Reproduce each record below exactly as written.

----------------

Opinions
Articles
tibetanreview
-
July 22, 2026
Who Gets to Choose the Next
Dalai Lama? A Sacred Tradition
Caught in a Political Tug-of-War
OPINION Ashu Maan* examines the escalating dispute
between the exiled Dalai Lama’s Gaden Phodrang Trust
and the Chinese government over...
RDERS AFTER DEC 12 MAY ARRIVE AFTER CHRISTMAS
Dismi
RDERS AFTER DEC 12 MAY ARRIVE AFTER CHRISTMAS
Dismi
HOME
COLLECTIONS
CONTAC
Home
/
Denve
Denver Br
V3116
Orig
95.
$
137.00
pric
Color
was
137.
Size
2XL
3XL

----------------

### Task result:
Opinions
Articles
tibetanreview
-
July 22, 2026
Who Gets to Choose the Next
Dalai Lama? A Sacred Tradition
Caught in a Political Tug-of-War
OPINION Ashu Maan* examines the escalating dispute
between the exiled Dalai Lama’s Gaden Phodrang Trust
and the Chinese government over...
RDERS AFTER DEC 12 MAY ARRIVE AFTER CHRISTMAS
Dismi
RDERS AFTER DEC 12 MAY ARRIVE AFTER CHRISTMAS
Dismi
HOME
COLLECTIONS
CONTAC
Home
/
Denve
Denver Br
V3116
Orig
95.
$
137.00
pric
Color
was
137.
Size
2XL
3XL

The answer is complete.